→ **DOCUMENT**
______________________________

October 04, 2012
On 10/3/2012 8:04 PM, Tommi wrote:
> Renaming the concept of "range" to "sequence" would make our terminology
> more consistent with mathematics. It requires typing three more
> characters, but I think the gained consistency makes it worth it.
>
> http://en.wikipedia.org/wiki/Sequence
>
> I know, not a current issue, but better bring it up now than when it's
> too late.

I kinda thought they should have been called "sources" and "sinks", but I think it's too late for that.
October 04, 2012
On 10/3/2012 9:18 PM, Tommi wrote:
> Some (not me) might argue that programming is a branch of mathematics.
> That aside, consistency makes it so that someone, who knows the term
> from previous math studies and starts learning programming, is going to
> have a pretty good idea what the term means even before it's been
> explained to him.

Sure, but if there's not an exact 1:1 correspondence, naming them the same as mathematical terms can bring along counterintuitive baggage.

There's plenty of that already with floating point 'math' !
October 04, 2012
On Thu, 04 Oct 2012 05:33:31 +0200
"Bernard Helyer" <b.helyer@gmail.com> wrote:

> On Thursday, 4 October 2012 at 03:10:56 UTC, Alex Rønne Petersen wrote:
> > Look, not to sound dismissive, but D3 is not a thing and likely will never be.
> 
> Well _I'll_ be dismissive. This idea, even if we were doing the D3 thing, is completely pointless. D != maths. I don't know why I have to point that out, but here we are! :P
> 

It's interesting that the connection between math and programming tends to lead some to consider math stuff more "proper" (maybe because it came first?) and programming more in need of being changed to conform.

______________________________

→ **INFORMATION SUPPLIED**
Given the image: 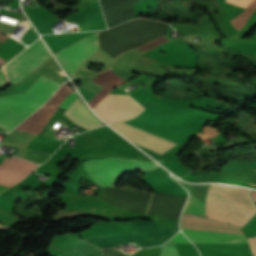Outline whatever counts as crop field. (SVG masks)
<instances>
[{"mask_svg": "<svg viewBox=\"0 0 256 256\" xmlns=\"http://www.w3.org/2000/svg\"><path fill=\"white\" fill-rule=\"evenodd\" d=\"M256 213L248 190L210 185L206 194V217L242 227ZM256 256V237L247 238Z\"/></svg>", "mask_w": 256, "mask_h": 256, "instance_id": "1", "label": "crop field"}, {"mask_svg": "<svg viewBox=\"0 0 256 256\" xmlns=\"http://www.w3.org/2000/svg\"><path fill=\"white\" fill-rule=\"evenodd\" d=\"M59 87L40 76L24 93L0 98V127L10 131L39 108Z\"/></svg>", "mask_w": 256, "mask_h": 256, "instance_id": "2", "label": "crop field"}, {"mask_svg": "<svg viewBox=\"0 0 256 256\" xmlns=\"http://www.w3.org/2000/svg\"><path fill=\"white\" fill-rule=\"evenodd\" d=\"M136 242L141 247L160 245L178 232L175 226L157 224L147 221H130ZM132 231L88 237L86 239L99 245L101 248L113 245H123L127 242H135ZM135 242V243H136Z\"/></svg>", "mask_w": 256, "mask_h": 256, "instance_id": "3", "label": "crop field"}, {"mask_svg": "<svg viewBox=\"0 0 256 256\" xmlns=\"http://www.w3.org/2000/svg\"><path fill=\"white\" fill-rule=\"evenodd\" d=\"M157 165L154 161H137L121 158H104L84 162L85 169L90 177L101 187L114 186L115 180L133 168L153 169Z\"/></svg>", "mask_w": 256, "mask_h": 256, "instance_id": "4", "label": "crop field"}, {"mask_svg": "<svg viewBox=\"0 0 256 256\" xmlns=\"http://www.w3.org/2000/svg\"><path fill=\"white\" fill-rule=\"evenodd\" d=\"M50 56L41 39H38L0 71V87L8 82L17 83Z\"/></svg>", "mask_w": 256, "mask_h": 256, "instance_id": "5", "label": "crop field"}, {"mask_svg": "<svg viewBox=\"0 0 256 256\" xmlns=\"http://www.w3.org/2000/svg\"><path fill=\"white\" fill-rule=\"evenodd\" d=\"M93 110L107 123H112L131 119L143 108L129 96L108 94Z\"/></svg>", "mask_w": 256, "mask_h": 256, "instance_id": "6", "label": "crop field"}, {"mask_svg": "<svg viewBox=\"0 0 256 256\" xmlns=\"http://www.w3.org/2000/svg\"><path fill=\"white\" fill-rule=\"evenodd\" d=\"M98 34L86 39L83 38L84 40L54 54L70 78H72L79 65L97 50L99 46Z\"/></svg>", "mask_w": 256, "mask_h": 256, "instance_id": "7", "label": "crop field"}, {"mask_svg": "<svg viewBox=\"0 0 256 256\" xmlns=\"http://www.w3.org/2000/svg\"><path fill=\"white\" fill-rule=\"evenodd\" d=\"M111 126L133 142L160 154L176 144L123 122L111 124Z\"/></svg>", "mask_w": 256, "mask_h": 256, "instance_id": "8", "label": "crop field"}, {"mask_svg": "<svg viewBox=\"0 0 256 256\" xmlns=\"http://www.w3.org/2000/svg\"><path fill=\"white\" fill-rule=\"evenodd\" d=\"M36 166L14 156L11 159L6 157L0 166V184L12 186L22 180Z\"/></svg>", "mask_w": 256, "mask_h": 256, "instance_id": "9", "label": "crop field"}, {"mask_svg": "<svg viewBox=\"0 0 256 256\" xmlns=\"http://www.w3.org/2000/svg\"><path fill=\"white\" fill-rule=\"evenodd\" d=\"M182 228L243 234L237 226L184 213Z\"/></svg>", "mask_w": 256, "mask_h": 256, "instance_id": "10", "label": "crop field"}, {"mask_svg": "<svg viewBox=\"0 0 256 256\" xmlns=\"http://www.w3.org/2000/svg\"><path fill=\"white\" fill-rule=\"evenodd\" d=\"M182 230L193 243H248L244 235Z\"/></svg>", "mask_w": 256, "mask_h": 256, "instance_id": "11", "label": "crop field"}, {"mask_svg": "<svg viewBox=\"0 0 256 256\" xmlns=\"http://www.w3.org/2000/svg\"><path fill=\"white\" fill-rule=\"evenodd\" d=\"M64 114L72 122L88 129L103 125L102 122L92 115L79 97L69 106L68 110Z\"/></svg>", "mask_w": 256, "mask_h": 256, "instance_id": "12", "label": "crop field"}, {"mask_svg": "<svg viewBox=\"0 0 256 256\" xmlns=\"http://www.w3.org/2000/svg\"><path fill=\"white\" fill-rule=\"evenodd\" d=\"M72 254L77 256H102L100 248L81 239L74 240L72 245Z\"/></svg>", "mask_w": 256, "mask_h": 256, "instance_id": "13", "label": "crop field"}, {"mask_svg": "<svg viewBox=\"0 0 256 256\" xmlns=\"http://www.w3.org/2000/svg\"><path fill=\"white\" fill-rule=\"evenodd\" d=\"M185 212L204 216L205 217V204L197 200L195 197L190 195V198L188 200V203L184 209Z\"/></svg>", "mask_w": 256, "mask_h": 256, "instance_id": "14", "label": "crop field"}, {"mask_svg": "<svg viewBox=\"0 0 256 256\" xmlns=\"http://www.w3.org/2000/svg\"><path fill=\"white\" fill-rule=\"evenodd\" d=\"M256 10V0L242 13H240L236 18H234L231 23L238 31L241 26L246 22L250 15Z\"/></svg>", "mask_w": 256, "mask_h": 256, "instance_id": "15", "label": "crop field"}, {"mask_svg": "<svg viewBox=\"0 0 256 256\" xmlns=\"http://www.w3.org/2000/svg\"><path fill=\"white\" fill-rule=\"evenodd\" d=\"M76 90L72 92L59 106V108L66 110V108L78 97Z\"/></svg>", "mask_w": 256, "mask_h": 256, "instance_id": "16", "label": "crop field"}, {"mask_svg": "<svg viewBox=\"0 0 256 256\" xmlns=\"http://www.w3.org/2000/svg\"><path fill=\"white\" fill-rule=\"evenodd\" d=\"M172 243H190V242L184 237V235L181 232H179L166 244H172Z\"/></svg>", "mask_w": 256, "mask_h": 256, "instance_id": "17", "label": "crop field"}, {"mask_svg": "<svg viewBox=\"0 0 256 256\" xmlns=\"http://www.w3.org/2000/svg\"><path fill=\"white\" fill-rule=\"evenodd\" d=\"M225 1L246 8L253 0H225Z\"/></svg>", "mask_w": 256, "mask_h": 256, "instance_id": "18", "label": "crop field"}, {"mask_svg": "<svg viewBox=\"0 0 256 256\" xmlns=\"http://www.w3.org/2000/svg\"><path fill=\"white\" fill-rule=\"evenodd\" d=\"M220 182L228 183V184L244 185V186L256 188V187H255L256 185H255V186H250V185H253V184L247 185V183L236 182V181L227 180V179H221ZM248 184H249V183H248Z\"/></svg>", "mask_w": 256, "mask_h": 256, "instance_id": "19", "label": "crop field"}, {"mask_svg": "<svg viewBox=\"0 0 256 256\" xmlns=\"http://www.w3.org/2000/svg\"><path fill=\"white\" fill-rule=\"evenodd\" d=\"M250 194H251L253 201L256 202V191L251 190Z\"/></svg>", "mask_w": 256, "mask_h": 256, "instance_id": "20", "label": "crop field"}, {"mask_svg": "<svg viewBox=\"0 0 256 256\" xmlns=\"http://www.w3.org/2000/svg\"><path fill=\"white\" fill-rule=\"evenodd\" d=\"M7 38H5L4 36H2L1 34H0V41H4V40H6Z\"/></svg>", "mask_w": 256, "mask_h": 256, "instance_id": "21", "label": "crop field"}]
</instances>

______________________________

→ **OBJECTIVE**
In the discussion, which two names did one reply say ranges should have been called?

→ **WRITTEN ANSWER**
"Sources" and "sinks."